* The STAC-M3 measures time-series database performance used in algorithmic trading and backtesting workloads
* Supermicro Petascale servers, Intel Xeon 6 processors, Micron™ 9550 SSDs and DDR5 memory, and KX Software’s kdb+ database were showcased
* Results show that lower latency queries accelerate algorithm testing and increase the number of testable trading strategies
SAN JOSE, Calif. and NEW YORK, Oct. 28, 2025 /PRNewswire/ — Super Micro Computer, Inc. (SMCI), a Total IT Solution Provider for AI/ML, HPC, Cloud, Storage, and 5G/Edge, today announced record-breaking results for the STAC-M3 benchmark, in collaboration with Intel and Micron, at the STAC Summit in New York City. STAC, an independent testing organization focused on the financial industry, leads the STAC Benchmark™ Council with over 500 financial services institutions and more than 70 technology companies participating.

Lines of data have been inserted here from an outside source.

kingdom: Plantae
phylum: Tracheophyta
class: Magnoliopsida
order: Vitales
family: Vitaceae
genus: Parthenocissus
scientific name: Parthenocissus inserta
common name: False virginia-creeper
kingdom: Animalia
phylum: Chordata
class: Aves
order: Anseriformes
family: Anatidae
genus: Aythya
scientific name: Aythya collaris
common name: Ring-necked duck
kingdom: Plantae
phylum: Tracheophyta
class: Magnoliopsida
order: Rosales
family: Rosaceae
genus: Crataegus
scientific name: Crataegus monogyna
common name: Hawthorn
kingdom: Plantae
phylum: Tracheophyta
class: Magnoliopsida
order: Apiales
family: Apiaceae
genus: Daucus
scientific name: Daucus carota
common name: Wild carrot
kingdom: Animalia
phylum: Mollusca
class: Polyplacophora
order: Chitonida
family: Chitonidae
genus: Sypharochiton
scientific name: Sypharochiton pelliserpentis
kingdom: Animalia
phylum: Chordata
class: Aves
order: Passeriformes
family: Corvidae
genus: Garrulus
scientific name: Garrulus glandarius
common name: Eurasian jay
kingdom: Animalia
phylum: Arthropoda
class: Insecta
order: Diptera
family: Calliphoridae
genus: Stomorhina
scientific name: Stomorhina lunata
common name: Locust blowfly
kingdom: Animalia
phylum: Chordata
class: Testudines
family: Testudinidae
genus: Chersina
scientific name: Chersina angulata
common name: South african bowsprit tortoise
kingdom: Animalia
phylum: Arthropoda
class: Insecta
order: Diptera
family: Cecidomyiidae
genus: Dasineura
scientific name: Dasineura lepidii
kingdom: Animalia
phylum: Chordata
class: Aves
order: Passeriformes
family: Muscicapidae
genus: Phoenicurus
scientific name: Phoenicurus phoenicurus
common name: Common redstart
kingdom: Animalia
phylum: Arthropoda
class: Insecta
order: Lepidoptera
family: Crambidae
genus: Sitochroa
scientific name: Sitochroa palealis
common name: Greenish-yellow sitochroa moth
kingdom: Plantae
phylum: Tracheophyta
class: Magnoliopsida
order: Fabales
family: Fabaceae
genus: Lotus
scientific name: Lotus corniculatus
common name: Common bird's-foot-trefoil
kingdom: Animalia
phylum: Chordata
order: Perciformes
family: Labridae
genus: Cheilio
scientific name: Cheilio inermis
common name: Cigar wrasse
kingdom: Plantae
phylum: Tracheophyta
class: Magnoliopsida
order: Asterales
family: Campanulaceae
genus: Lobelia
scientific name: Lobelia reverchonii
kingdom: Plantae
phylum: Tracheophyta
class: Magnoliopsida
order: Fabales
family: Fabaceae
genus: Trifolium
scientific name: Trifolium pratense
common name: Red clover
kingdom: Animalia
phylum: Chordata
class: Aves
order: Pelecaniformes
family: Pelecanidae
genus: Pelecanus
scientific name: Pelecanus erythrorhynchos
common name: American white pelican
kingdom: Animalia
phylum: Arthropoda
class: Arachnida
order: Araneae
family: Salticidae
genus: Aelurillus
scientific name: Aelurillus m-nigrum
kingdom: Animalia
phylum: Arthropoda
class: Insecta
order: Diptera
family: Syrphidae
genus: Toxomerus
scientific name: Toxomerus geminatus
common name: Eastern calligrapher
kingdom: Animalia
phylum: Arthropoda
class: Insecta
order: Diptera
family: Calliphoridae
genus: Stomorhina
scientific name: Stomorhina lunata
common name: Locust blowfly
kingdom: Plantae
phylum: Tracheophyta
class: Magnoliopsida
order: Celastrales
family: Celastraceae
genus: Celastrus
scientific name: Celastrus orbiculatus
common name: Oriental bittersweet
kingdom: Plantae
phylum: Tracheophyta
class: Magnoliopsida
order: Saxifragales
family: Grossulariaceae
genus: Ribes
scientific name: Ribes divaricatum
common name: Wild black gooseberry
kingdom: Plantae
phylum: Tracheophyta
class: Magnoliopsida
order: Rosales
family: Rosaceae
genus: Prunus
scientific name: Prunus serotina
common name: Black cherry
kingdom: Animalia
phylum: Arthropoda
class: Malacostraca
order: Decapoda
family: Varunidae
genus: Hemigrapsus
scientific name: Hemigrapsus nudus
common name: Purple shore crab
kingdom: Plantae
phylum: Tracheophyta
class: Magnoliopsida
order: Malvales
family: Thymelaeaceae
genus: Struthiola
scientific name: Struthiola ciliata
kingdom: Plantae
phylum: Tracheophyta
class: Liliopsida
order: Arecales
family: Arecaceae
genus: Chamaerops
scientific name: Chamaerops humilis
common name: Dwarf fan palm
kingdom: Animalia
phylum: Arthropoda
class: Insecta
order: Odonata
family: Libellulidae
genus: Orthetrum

“The record-breaking test results are a testament to both Supermicro’s workload optimized building block product design enabling us to achieve first-to-market leadership and our collaboration with leading technology providers Intel, Micron and KX Software,” said Vik Malyala, SVP Technology & AI at Supermicro. “Supermicro prides itself on its close collaboration with leading industry partners and its ability to deliver the most leading-edge technology to customers to gain a competitive advantage. In the world of high frequency quantitative trading, the time-to-market and performance advantage we’re able to deliver can be measured in our customers’ trading profits.”
For more information on Supermicro’s Petascale servers, please visit All-Flash NVMe Servers for Advanced Computing | Supermicro.
The STAC-M3 benchmark focuses on real-time quantitative trading using simulated market bid-ask and settled trade data for thousands of assets. STAC-M3 is a full-stack benchmark including compute, storage, networking, and software in a multi-user environment. It measures query response time for scenarios often used in algorithmic trading, risk management and trade strategy backtesting commonly performed by banks, hedge funds, quantitative trading firms and trading exchanges. Large data volumes, low latency, and complex processing capabilities are common characteristics of high-frequency trading and analysis environments. Financial firms have a growing need to collect, store, and analyze more data than ever before. Tick data analysis helps firms quickly react to market changes to maximize profits and manage risk.